When I bought my sawmill, the advertisement read: “The Frontier OS27 is our reliable mid-size sawmill with even more horse-power to serve your milling needs.” Bruce Todd, who has a lot more experience with mills than I ever will, told me that it’s a toy. From the fun I’ve had learning to use a mill, I think he may be right – but my sawmill is for a retiree, cleaning things up. To Bruce, a mill has been a way to make a living and support a family.

It is definitely fun – and I’m glad that my venture into sawmill operation came 50 or 60 years later than my classmates. It’s just one more of my retirement activities. Somehow, I retired into a complexity of self-employment activities – the old service station/store building needed lots of maintenance, the trees need thinned for forest health, a few acres of hay make things qualify as a farm, the trailer park needed maintenance . . . I think staying busy as aging takes me down physically does qualify as a retirement plan. Last night, I listened to another retiree telling about landing in Madrid. My story is about sawmilling for fun. I’m not certain that my retirement path has been the norm.

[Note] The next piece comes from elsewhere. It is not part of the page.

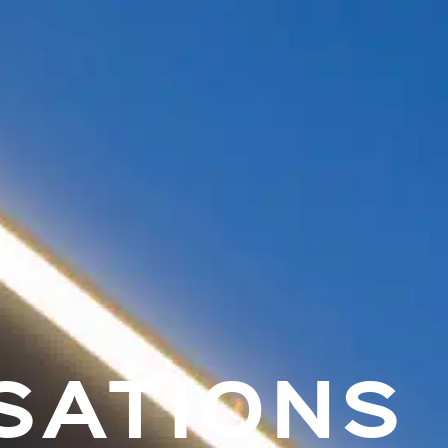
PRODUITS
À PROPOS
R
SATIONS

My first research into band sawmills was over 40 years ago – Russ Hudson and John McBride set me up to visit a guy who was using one and to try to get him working on a conservation plan. The visit was a failure – a very stoned and very pregnant teenager greeted me to explain that “Dad isn’t home. He’s in court.” The story gets more upbeat – when I taught at FVCC’s Libby campus half a generation later, I encountered the young lady again in the classroom and academic reinforcement center. Even later, she made a point of tracking me down to tell me that she had completed her master’s degree. Later still, I learned the lessons of running a bandsaw.
Part of the fun of the sawmill is leveling the track – the track is light, the logs are heavy, and the soil beneath shifts with wet and dry, frost and thaw, and needs to be as close as possible to dead on. Some folks can accomplish this with a carpenter’s level and string. I’m no carpenter – I started with a self-leveling level and a survey rod. I’ve recently picked up a self-leveling laser, and I think I’ll be able to level the mill far quicker, with fewer steps, and by myself.
Changing the sawbands was a challenge when I started, but with everything adjusted correctly, after the fourth band, it has grown to be an easy task. When things warm up in the Spring, I’ll be cutting and moving more downed timber and turning it into boards. I have learned that even a lead bullet in a tree dulls the saw, and really enjoy dodging the full metal jacket bullet or fence staple that awaits my saw.
Cull boards? I think my standards aren’t as limited as the American Wood Council produces – my poorest are still suitable for firewood, and my next category is fence bracing. There are a lot of uses for a board that has a bit of errors in it . . . and I have fences that need repair, as well as buildings that need maintenance. As an old man, cutting four or five hundred board feet in an afternoon is plenty for me . . . the task of cutting the logs to length and moving them to the deck takes the same amount of time for my toy mill as a larger one.